A lot of teachers share their concerns. While most movements consist largely of parents, individual teachers and some teachers’ unions have either expressed support for parental choice or gone so far as to proactively urge parents not to have their children take the exams.
It is easy, and not necessarily unfair, to observe that teachers may have self-interested reasons to disparage the tests, whose use in judging those teachers’ performance is a sore point in many places. But that doesn’t mean the teachers or parents are necessarily wrong. Teachers who opt their own children out of testing or risk their jobs to speak out despite discouragement clearly have more than just their own evaluations in mind.
But even if teachers’ motives were entirely driven by their own self-interest, it would not give the education bureaucracy either the right or a reason to try to muzzle what teachers say to parents or to the public.
That is exactly what is happening in New Mexico. The state’s branch of the American Civil Liberties Union has filed a lawsuit on behalf of five teachers and a parent, contending that a state Education Department rule banning “disparaging” remarks about standardized tests violates teachers’ free speech protections. The rule applies not only to teachers, but to school administrators, office workers and even volunteers, who may not “disparage or diminish the significance, importance or use of the standardized tests.” Doing so could put teachers’ licenses in jeopardy. Teachers are still welcome to speak out about testing – as long as their remarks are positive.
The plaintiffs contend that many teachers find the rule so severe that they sometimes refuse to answer parents’ direct questions about the tests.
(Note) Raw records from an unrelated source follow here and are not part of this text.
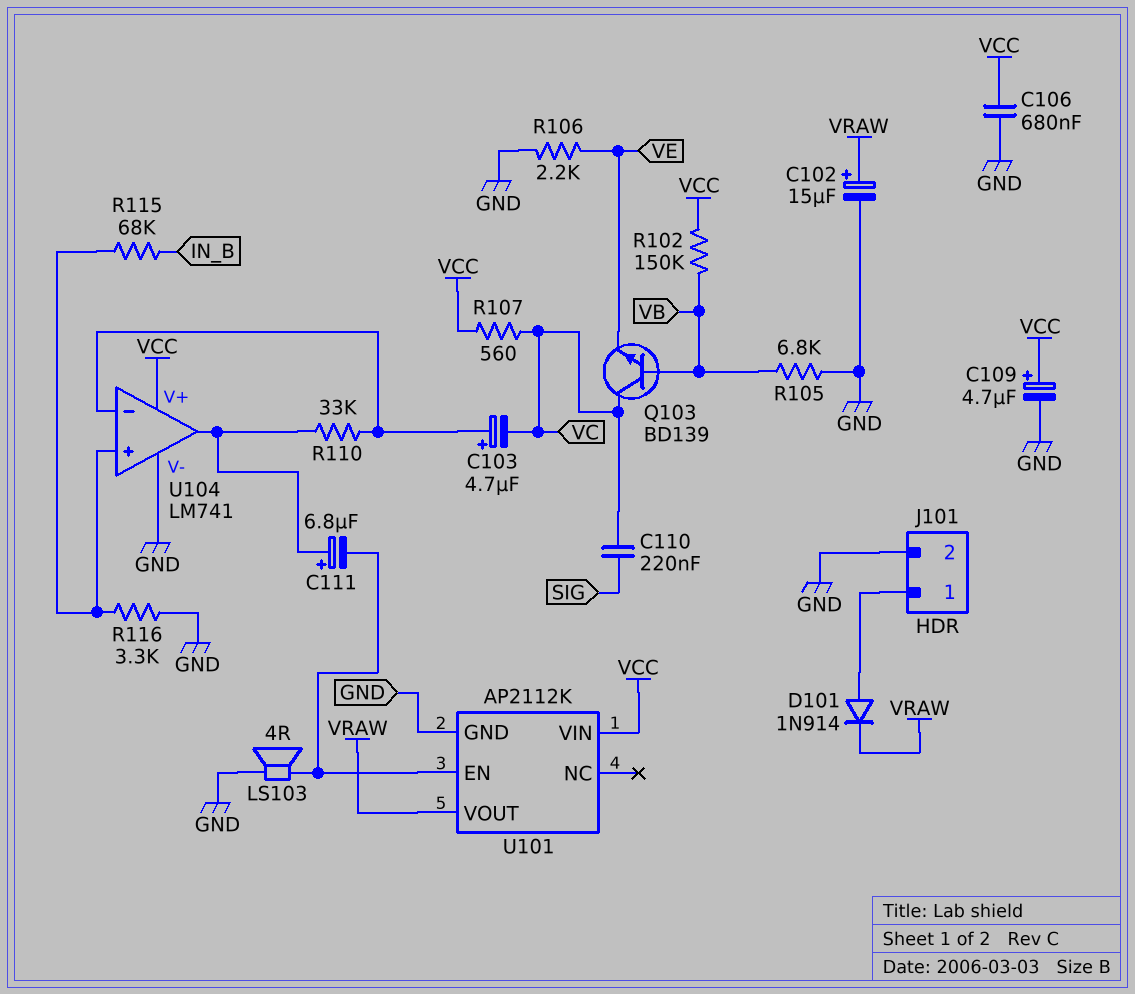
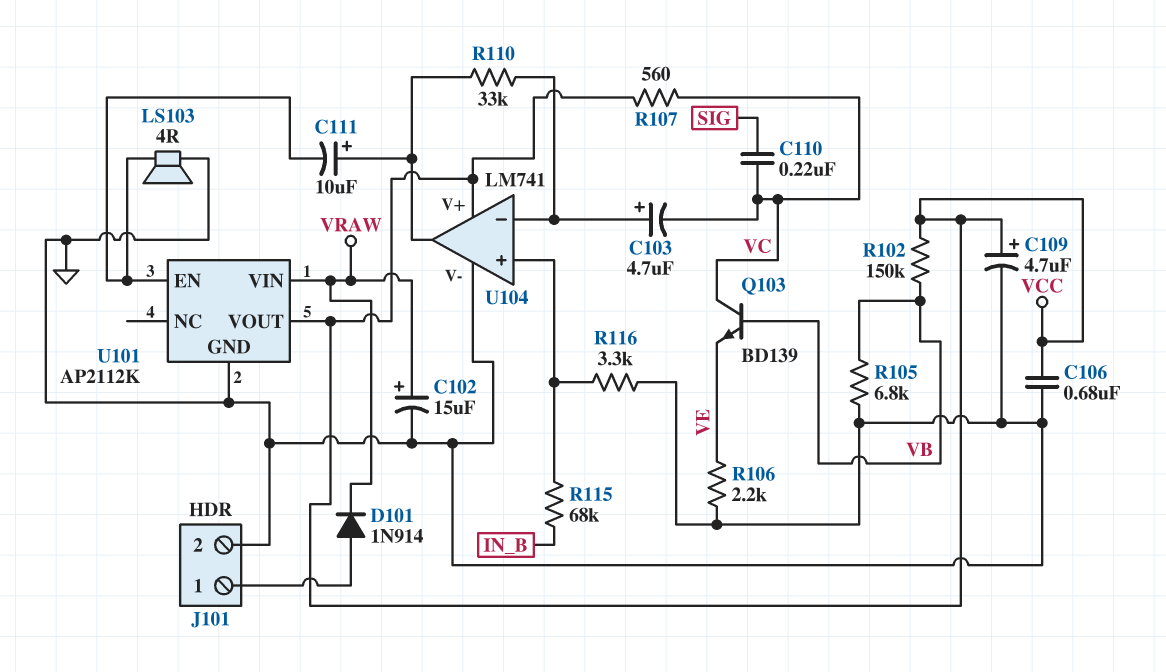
C111: 6.8uF (plus U104/out, minus U101/EN) -> 10uF (plus U104/out, minus U101/EN)
U101 pin VIN: VCC -> VRAW
U101 pin VOUT: VRAW -> VCC

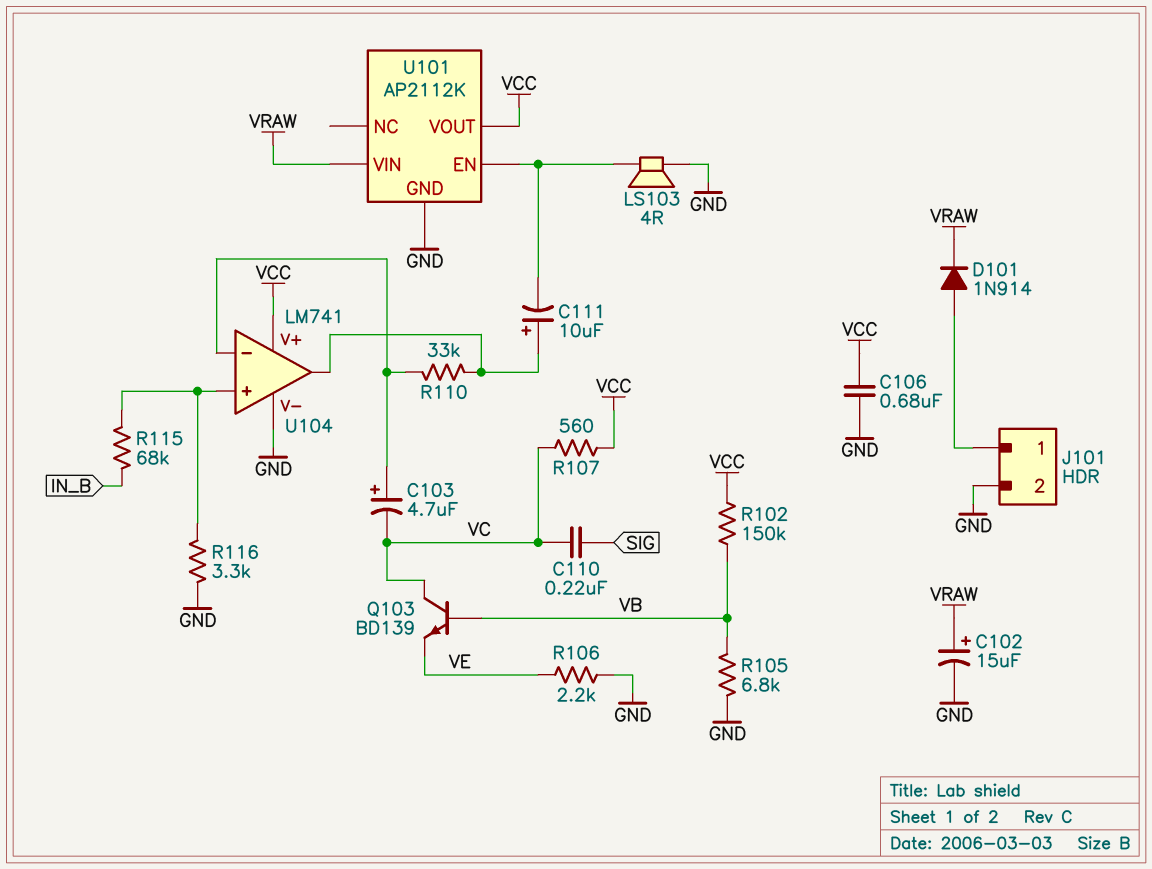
C109: 4.7uF (plus VCC, minus GND) -> none

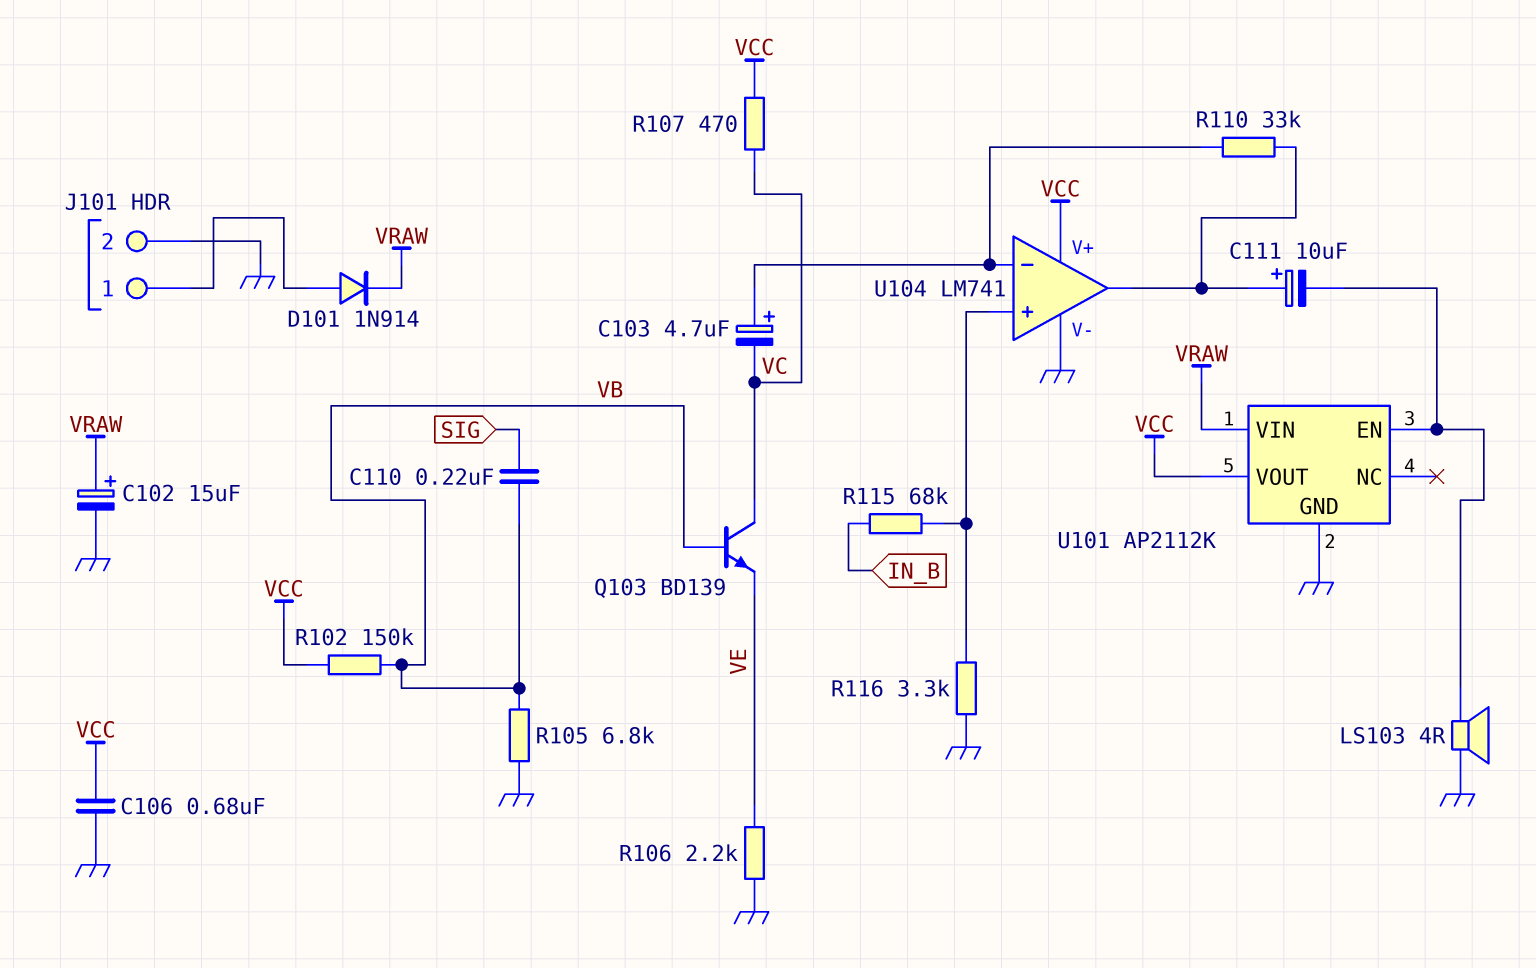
C110: 220nF (SIG, VC) -> 220nF (SIG, VB)
R107: 560 (VC, VCC) -> 470 (VC, VCC)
Teachers who might be inclined, under other circumstances, to lay out a test’s benefits and drawbacks instead choose to say nothing because of the fear that any remarks that express less than total enthusiasm could mean the end of their careers.
New Mexico is not an isolated case. New York state has been an opt-out hotspot, with a full fifth of the state’s students sitting out either the reading or math tests last year, according to The New York Times. But while the Board of Regents, the state education agency that oversees the test, has responded by making changes, the state Education Department has taken steps to chill teacher speech. New York teachers do not face a formal ban on disparaging remarks such as the one in New Mexico, but superintendents and other Education Department officials have warned teachers that speaking out could result in disciplinary action.
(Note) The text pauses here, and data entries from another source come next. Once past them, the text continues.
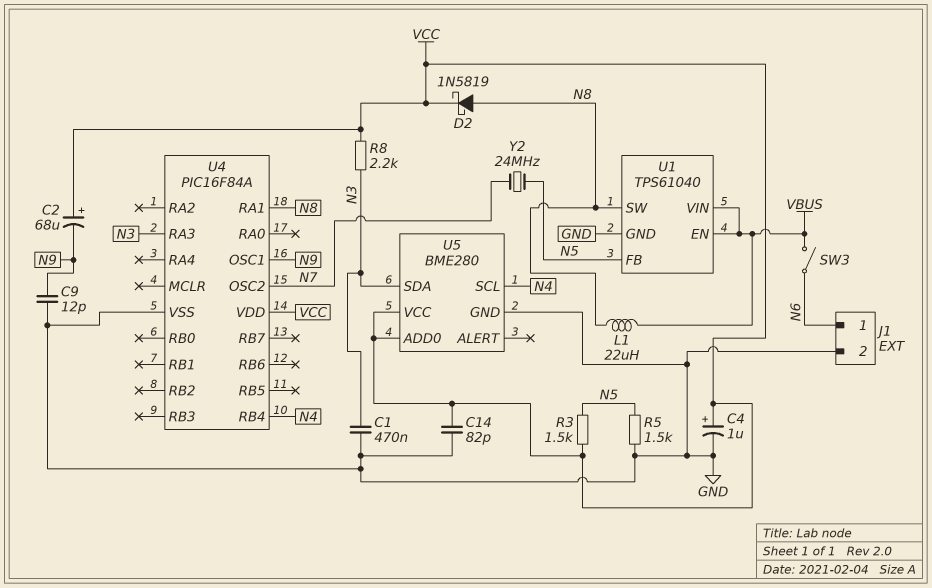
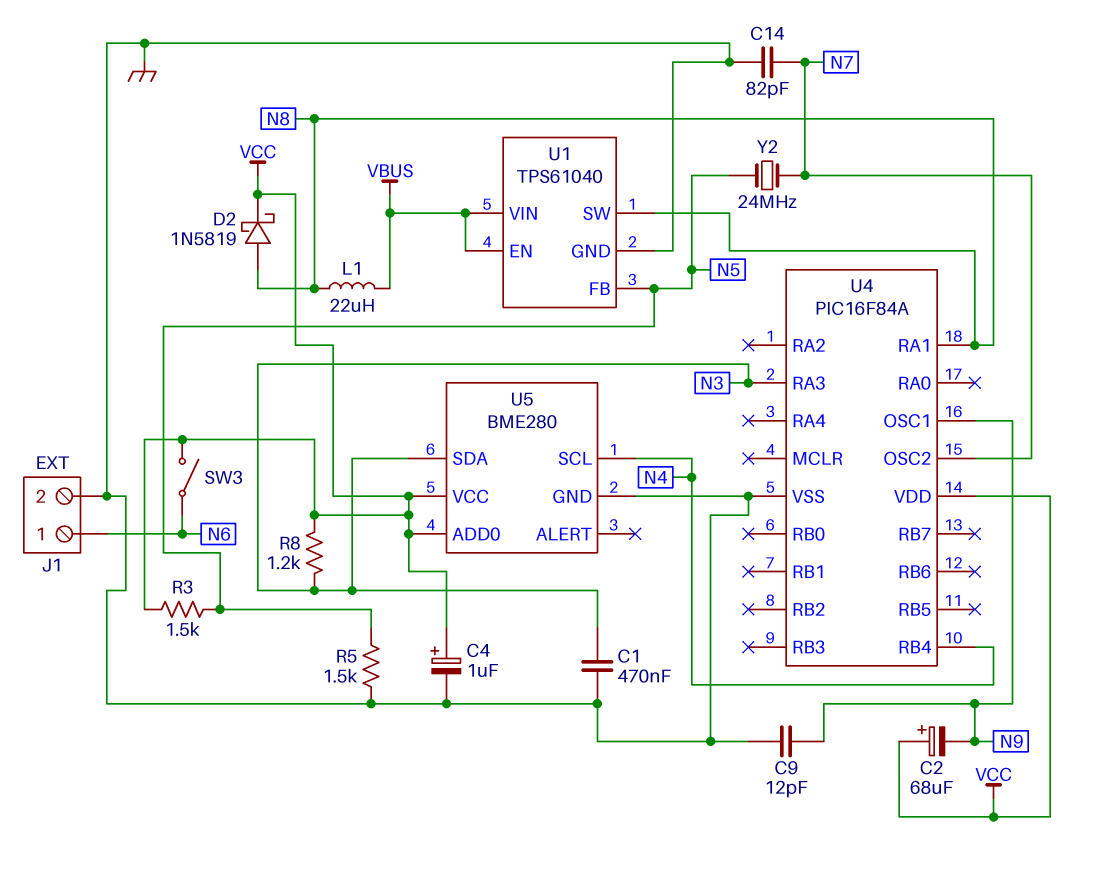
C14: 82pF (GND, VCC) -> 82pF (GND, N7)
R8: 2.2k (N3, VCC) -> 1.2k (N3, VCC)
SW3: switch (N6, VBUS) -> switch (N6, VCC)

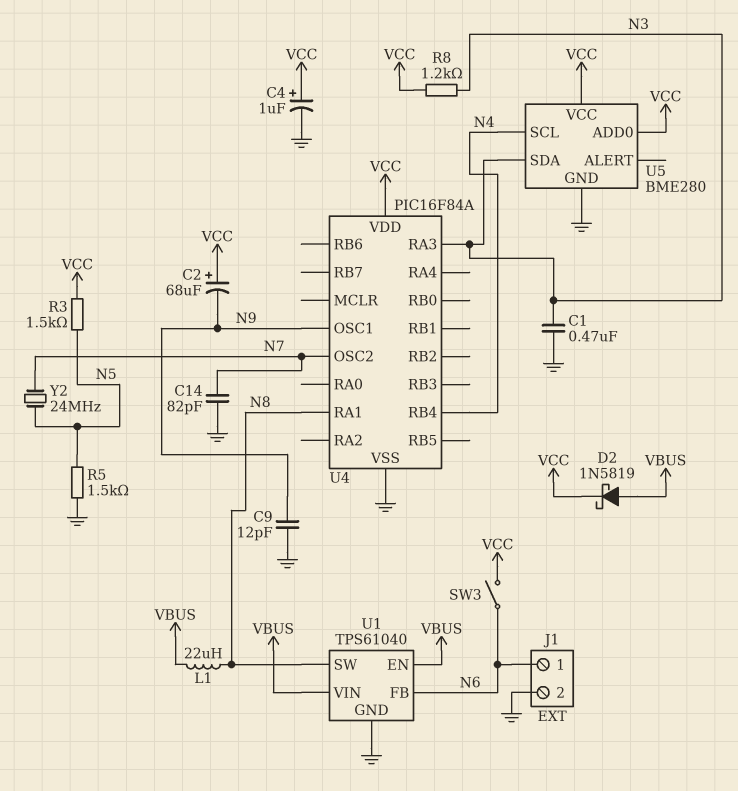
D2: schottky 1N5819 (A N8, K VCC) -> schottky 1N5819 (A VBUS, K VCC)
U1 pin FB: N5 -> N6

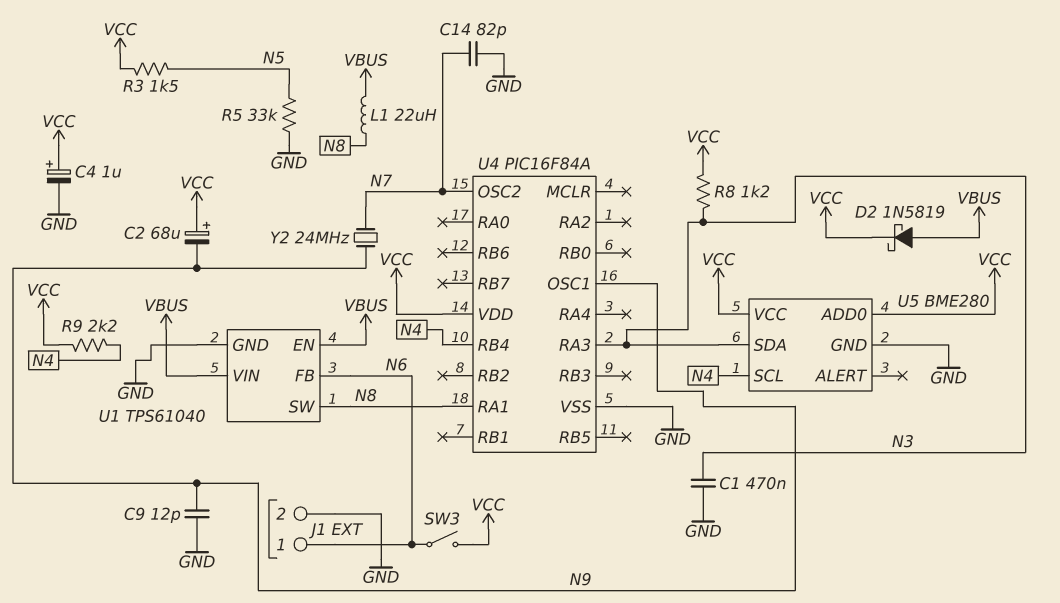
R5: 1.5k (GND, N5) -> 33k (GND, N5)
R9: none -> 2.2k (N4, VCC)
Y2: 24MHz (N5, N7) -> 24MHz (N7, N9)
Teachers, like everyone else, have First Amendment rights. Forbidding teachers from discussing a topic at all is probably a violation of those rights in many contexts. Dictating exactly what a teacher can say leaves no doubt. When officials tell teachers they cannot bad-mouth standardized tests or encourage parents to exercise their opt-out privilege, while leaving them free to take the opposite position, officials are not just crossing the First Amendment boundary; they are obliterating it.
If we really view each teacher as a professional, and each parent as a responsible party holding both the right and responsibility to decide whether their child should take a test, then there is no reason not to let teachers give parents their unvarnished views. Parents can accept those views or not, using them as one factor among several in making an informed decision. We certainly do not need the very bureaucracy that is imposing these tests in the first place to tell us what we can or cannot say about them.